• Supplied data
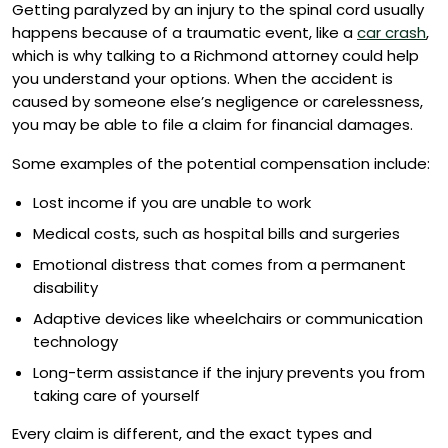
Getting paralyzed by an injury to the spinal cord usually
happens because of a traumatic event, like a
car crash
,
which is why talking to a Richmond attorney could help
you understand your options. When the accident is
caused by someone else’s negligence or carelessness,
you may be able to file a claim for financial damages.
Some examples of the potential compensation include:
Lost income if you are unable to work
Medical costs, such as hospital bills and surgeries
Emotional distress that comes from a permanent
disability
Adaptive devices like wheelchairs or communication
technology
Long-term assistance if the injury prevents you from
taking care of yourself
Every claim is different, and the exact types and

• The problem
Once you reach the line that contains "you understand your", transcribe it and all remaining lines of the listing exactly; skip everything before it.

• Completed exercise
you understand your options. When the accident is
caused by someone else’s negligence or carelessness,
you may be able to file a claim for financial damages.
Some examples of the potential compensation include:
Lost income if you are unable to work
Medical costs, such as hospital bills and surgeries
Emotional distress that comes from a permanent
disability
Adaptive devices like wheelchairs or communication
technology
Long-term assistance if the injury prevents you from
taking care of yourself
Every claim is different, and the exact types and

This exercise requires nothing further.